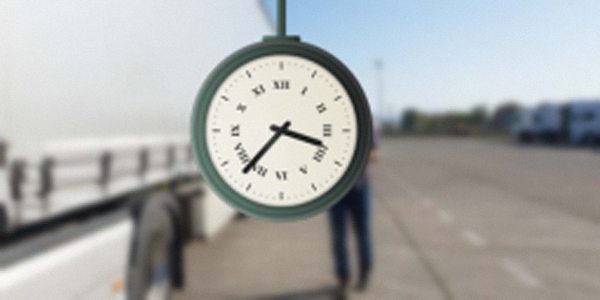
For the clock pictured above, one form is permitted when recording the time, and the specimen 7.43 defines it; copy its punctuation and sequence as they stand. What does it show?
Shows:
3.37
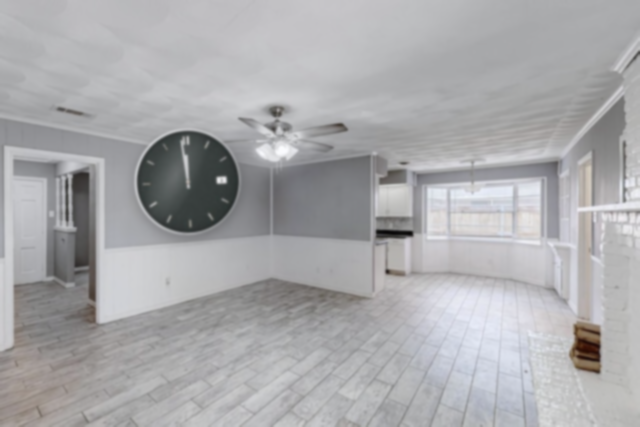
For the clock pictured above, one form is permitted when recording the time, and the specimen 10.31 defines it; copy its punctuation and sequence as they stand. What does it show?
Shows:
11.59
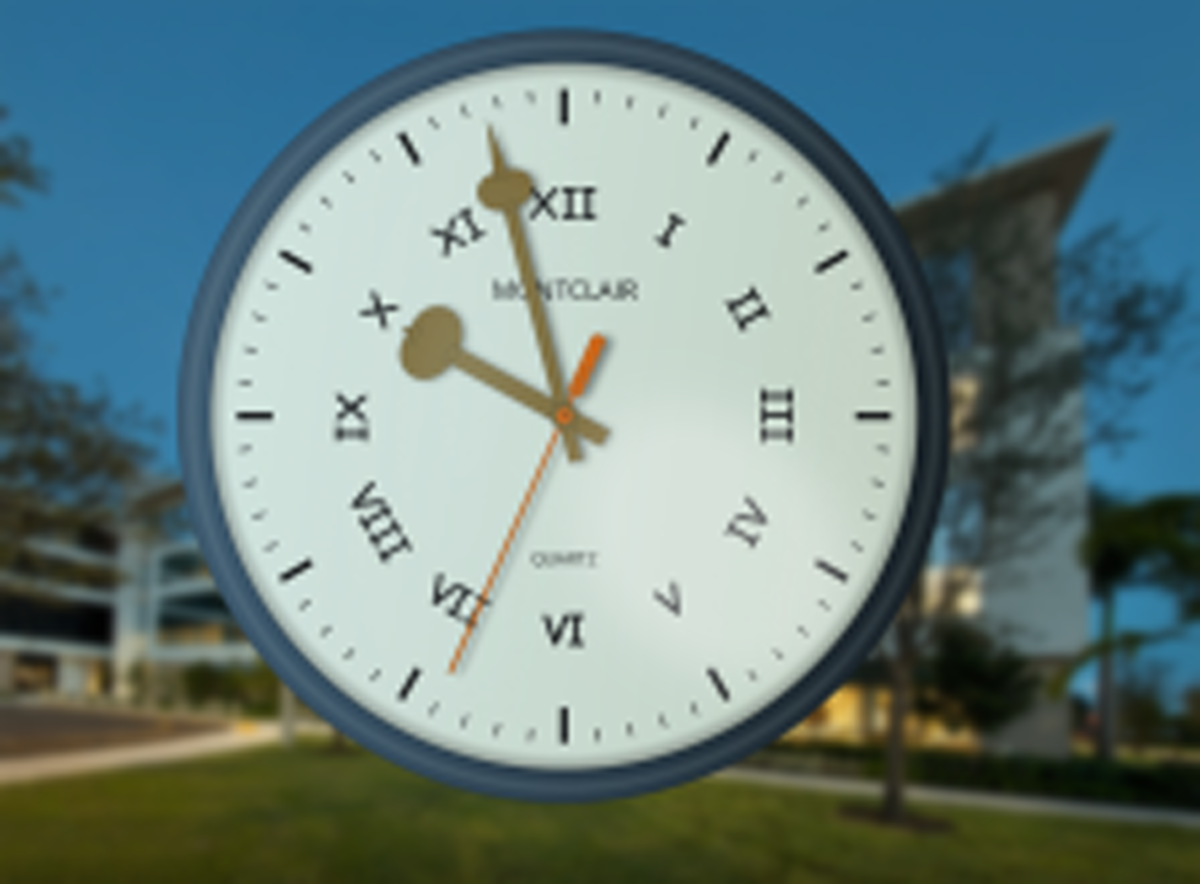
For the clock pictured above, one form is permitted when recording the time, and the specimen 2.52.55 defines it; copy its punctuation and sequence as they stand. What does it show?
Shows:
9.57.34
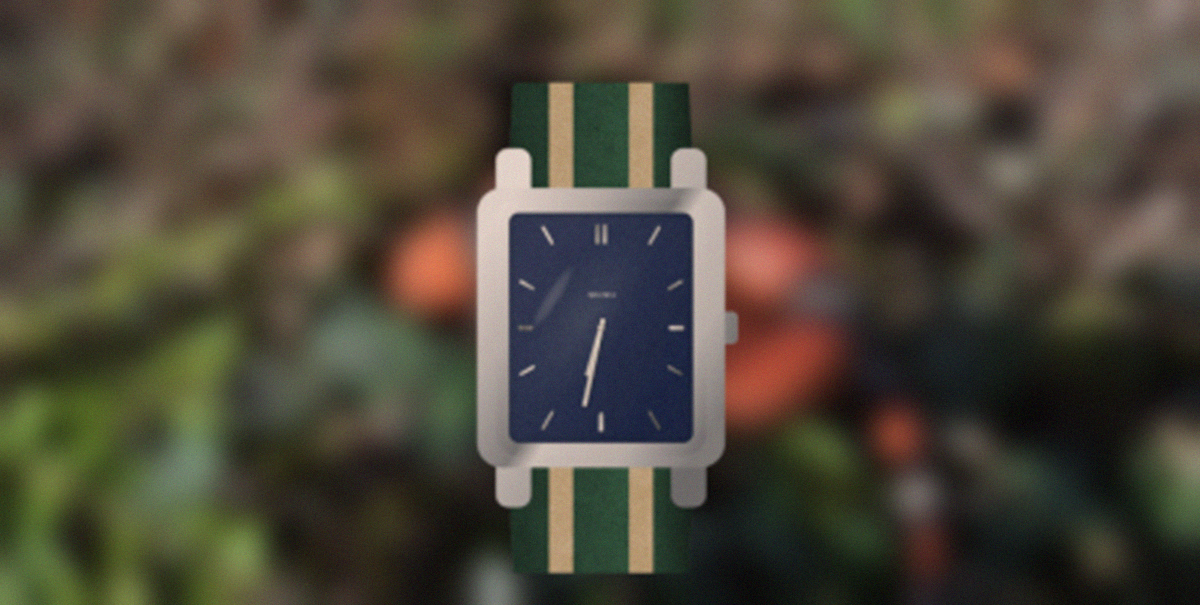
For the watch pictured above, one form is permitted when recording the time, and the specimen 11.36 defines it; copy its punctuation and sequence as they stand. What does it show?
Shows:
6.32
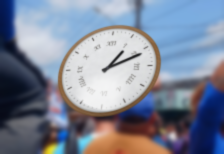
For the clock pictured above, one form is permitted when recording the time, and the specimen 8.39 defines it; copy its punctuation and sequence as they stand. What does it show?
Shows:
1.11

Task goal:
Which lines of the material above contain the word "when"? Extract each of them in full, treating case as significant.

Worked answer:
For the clock pictured above, one form is permitted when recording the time, and the specimen 7.43 defines it; copy its punctuation and sequence as they stand. What does it show?
For the clock pictured above, one form is permitted when recording the time, and the specimen 10.31 defines it; copy its punctuation and sequence as they stand. What does it show?
For the clock pictured above, one form is permitted when recording the time, and the specimen 2.52.55 defines it; copy its punctuation and sequence as they stand. What does it show?
For the watch pictured above, one form is permitted when recording the time, and the specimen 11.36 defines it; copy its punctuation and sequence as they stand. What does it show?
For the clock pictured above, one form is permitted when recording the time, and the specimen 8.39 defines it; copy its punctuation and sequence as they stand. What does it show?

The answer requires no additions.